DATA PROVIDED =
──────────
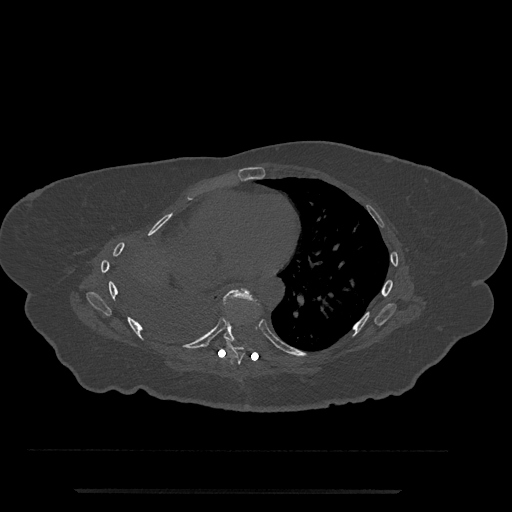
CT including the spine, one axial slice; slice 419 of 797 in the series (ordered by position); 120 kVp; bone window (W 1800 / L 400 HU); 512 × 512 image matrix, field of view 440 × 440 mm. Patient: female, 51 years. Case-level facts recorded for this patient, not image findings: primary cancer: neuro; vertebrae with lytic lesions (as recorded): T8.
Outlined on this slice (semi-automatically segmented with operator editing):
- T7 vertebra: box from (x=224, y=340) to (x=245, y=365) px
- T8 vertebra: (x=223, y=288)–(x=257, y=342)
──────────
TASK PROMPT =
Leaving the pictures out, print every line of the listing exactly.

SOLUTION TO THIS PROBLEM =
CT including the spine, one axial slice; slice 419 of 797 in the series (ordered by position); 120 kVp; bone window (W 1800 / L 400 HU); 512 × 512 image matrix, field of view 440 × 440 mm. Patient: female, 51 years. Case-level facts recorded for this patient, not image findings: primary cancer: neuro; vertebrae with lytic lesions (as recorded): T8.
Outlined on this slice (semi-automatically segmented with operator editing):
- T7 vertebra: box from (x=224, y=340) to (x=245, y=365) px
- T8 vertebra: (x=223, y=288)–(x=257, y=342)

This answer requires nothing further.